___ Task input ___
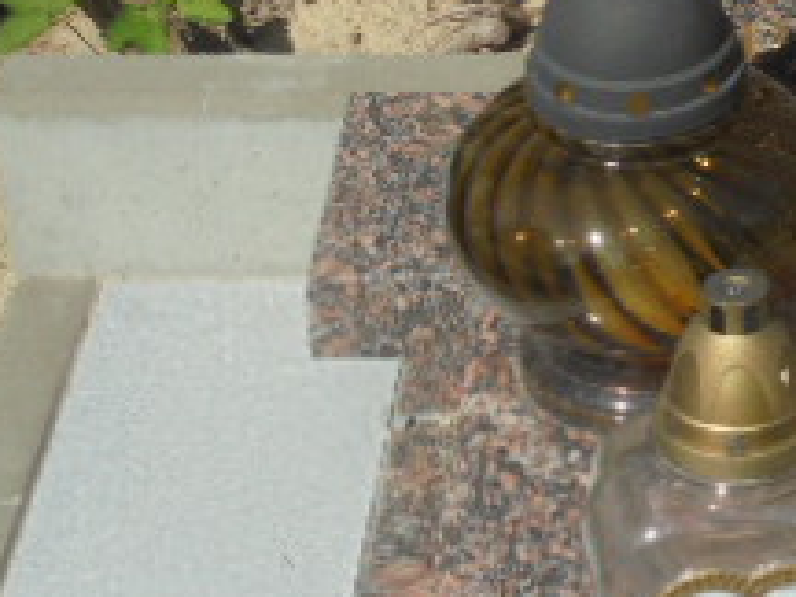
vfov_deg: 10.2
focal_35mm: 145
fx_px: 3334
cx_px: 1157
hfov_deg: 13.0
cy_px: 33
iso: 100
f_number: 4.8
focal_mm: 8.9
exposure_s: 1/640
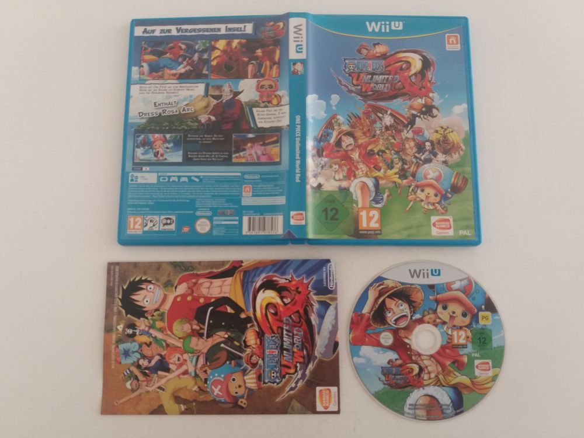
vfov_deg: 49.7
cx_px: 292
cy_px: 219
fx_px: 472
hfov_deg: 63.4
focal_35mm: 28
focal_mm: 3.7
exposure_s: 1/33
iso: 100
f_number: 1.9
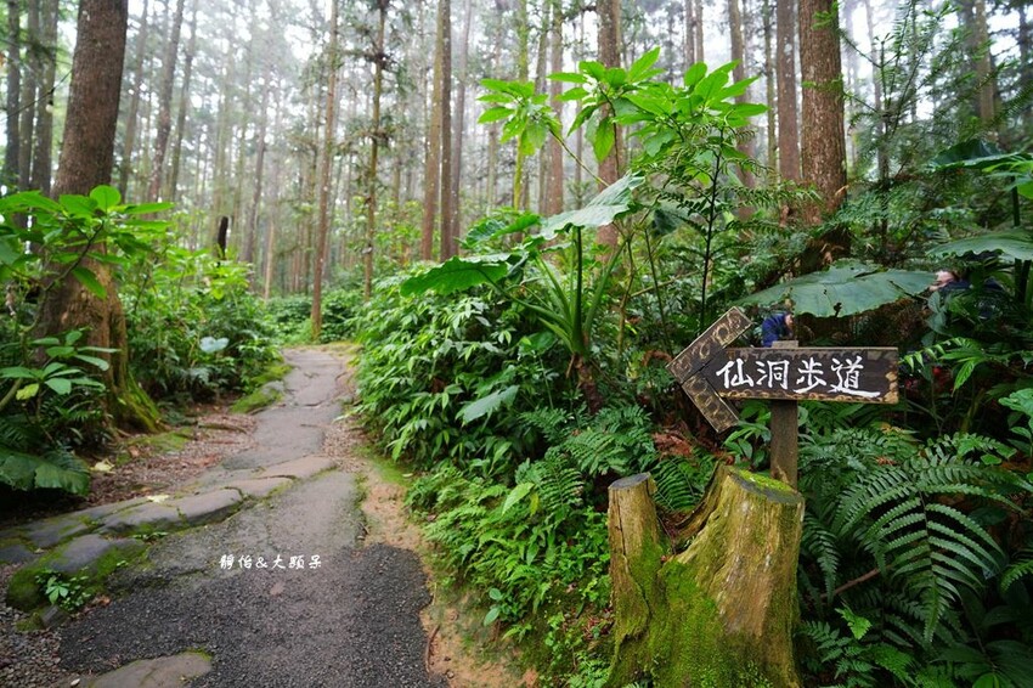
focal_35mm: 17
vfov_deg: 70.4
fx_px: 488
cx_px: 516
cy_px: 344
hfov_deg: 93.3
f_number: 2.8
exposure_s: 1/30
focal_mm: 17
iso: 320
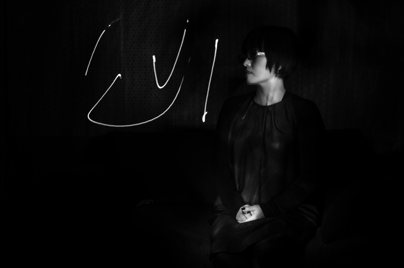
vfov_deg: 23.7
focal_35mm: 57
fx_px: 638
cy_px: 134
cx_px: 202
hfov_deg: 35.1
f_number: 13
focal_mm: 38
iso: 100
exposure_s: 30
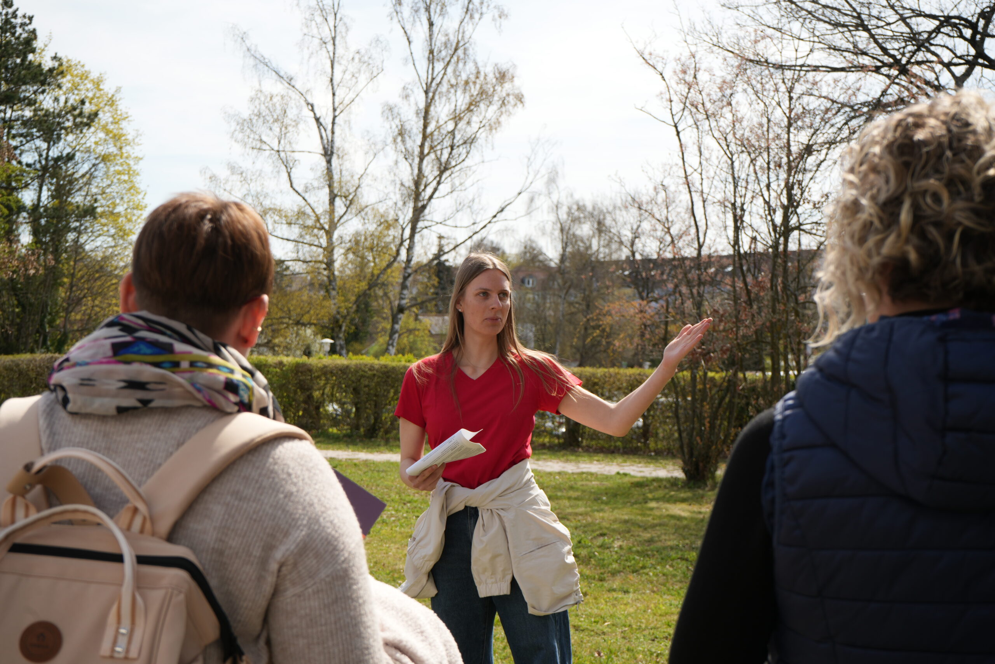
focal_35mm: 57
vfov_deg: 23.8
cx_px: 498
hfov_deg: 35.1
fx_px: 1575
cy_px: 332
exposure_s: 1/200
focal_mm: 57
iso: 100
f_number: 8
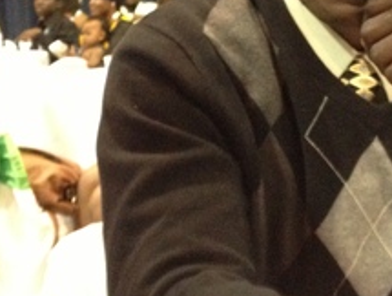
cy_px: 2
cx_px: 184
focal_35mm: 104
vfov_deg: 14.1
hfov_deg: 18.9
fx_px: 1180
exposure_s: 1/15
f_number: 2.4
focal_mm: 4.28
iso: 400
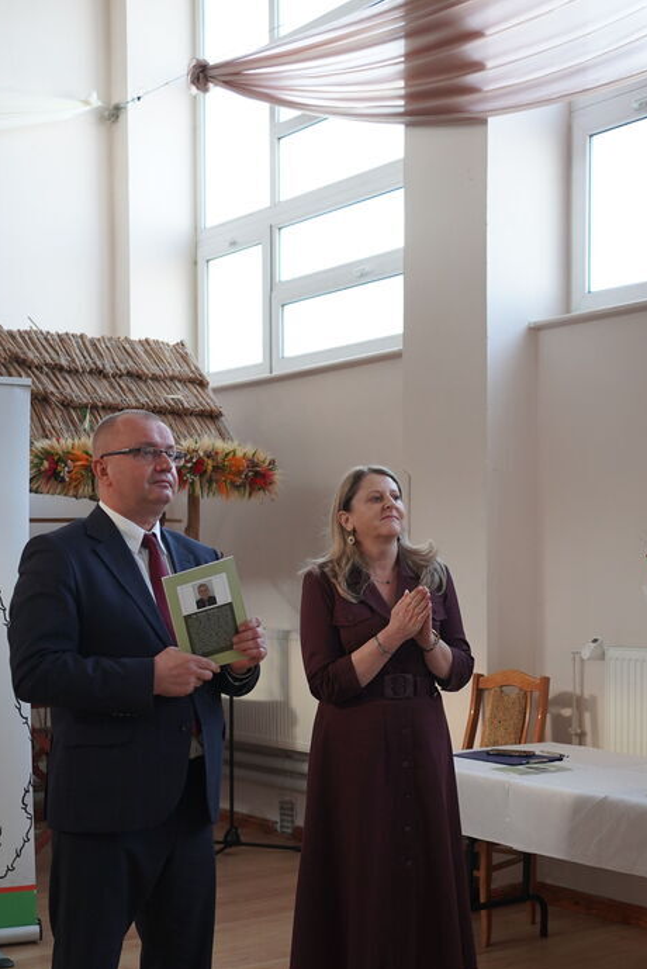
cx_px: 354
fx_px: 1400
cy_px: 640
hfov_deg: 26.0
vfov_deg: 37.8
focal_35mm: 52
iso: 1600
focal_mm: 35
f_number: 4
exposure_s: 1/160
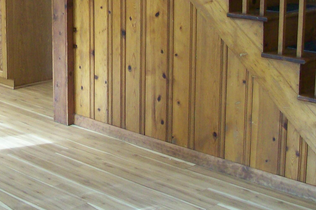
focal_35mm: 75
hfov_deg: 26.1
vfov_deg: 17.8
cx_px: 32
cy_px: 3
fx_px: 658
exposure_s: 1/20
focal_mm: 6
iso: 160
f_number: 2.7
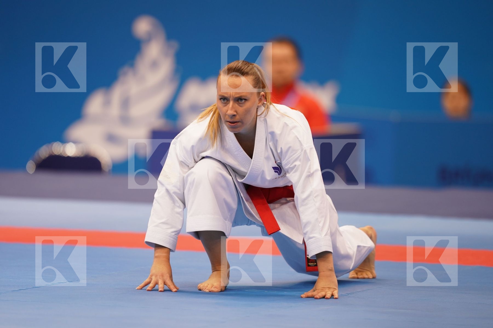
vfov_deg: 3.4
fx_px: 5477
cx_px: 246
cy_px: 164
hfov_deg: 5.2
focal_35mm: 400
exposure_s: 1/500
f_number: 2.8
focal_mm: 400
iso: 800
___
___ Task input ___
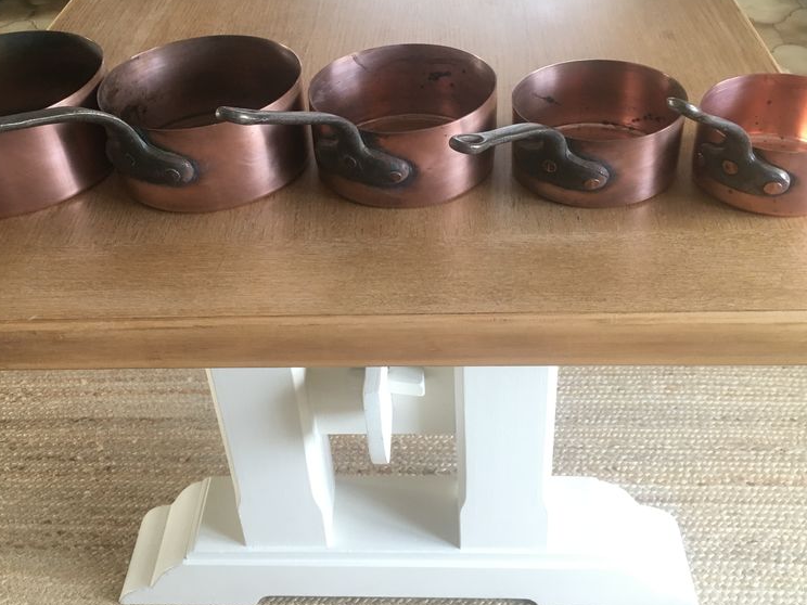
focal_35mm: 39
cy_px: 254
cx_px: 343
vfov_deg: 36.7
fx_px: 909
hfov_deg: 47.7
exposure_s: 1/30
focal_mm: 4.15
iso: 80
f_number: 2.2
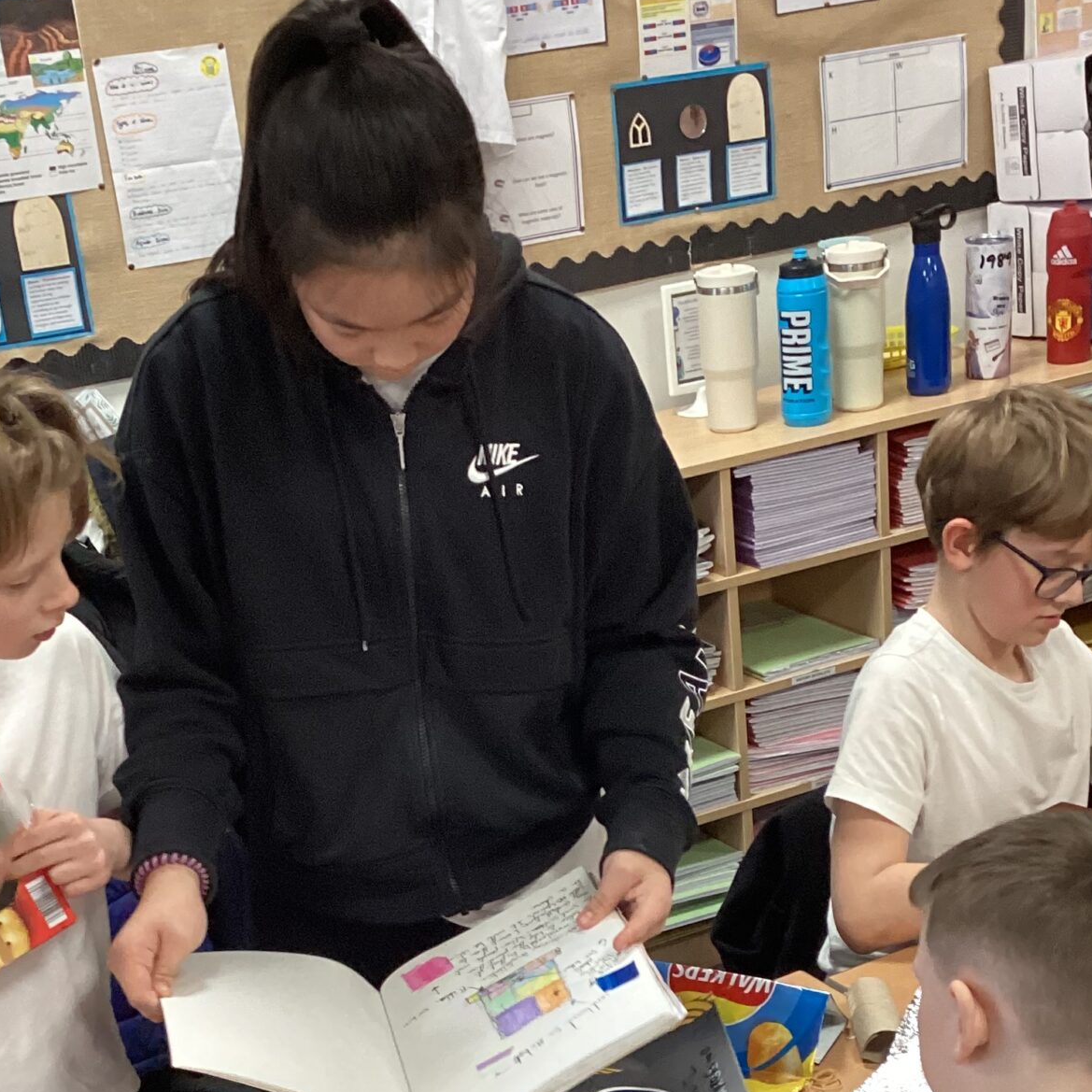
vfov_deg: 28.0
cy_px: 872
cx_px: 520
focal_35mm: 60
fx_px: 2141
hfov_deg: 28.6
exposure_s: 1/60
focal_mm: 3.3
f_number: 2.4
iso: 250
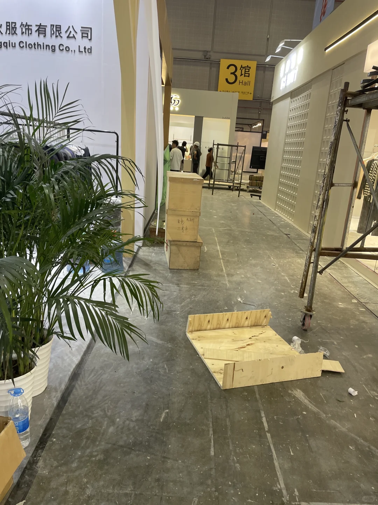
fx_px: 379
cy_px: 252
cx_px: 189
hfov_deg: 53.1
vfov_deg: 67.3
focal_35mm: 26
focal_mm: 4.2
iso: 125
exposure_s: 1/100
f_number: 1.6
___
Work instructions
Skip every picture, and restate word for word only the lines above from the line containing "f_number: 13" to the line containing "hfov_deg: 26.1", both of them included.

Result
f_number: 13
focal_mm: 38
iso: 100
exposure_s: 30
focal_35mm: 57
vfov_deg: 23.8
cx_px: 498
hfov_deg: 35.1
fx_px: 1575
cy_px: 332
exposure_s: 1/200
focal_mm: 57
iso: 100
f_number: 8
cy_px: 2
cx_px: 184
focal_35mm: 104
vfov_deg: 14.1
hfov_deg: 18.9
fx_px: 1180
exposure_s: 1/15
f_number: 2.4
focal_mm: 4.28
iso: 400
cx_px: 354
fx_px: 1400
cy_px: 640
hfov_deg: 26.0
vfov_deg: 37.8
focal_35mm: 52
iso: 1600
focal_mm: 35
f_number: 4
exposure_s: 1/160
focal_35mm: 75
hfov_deg: 26.1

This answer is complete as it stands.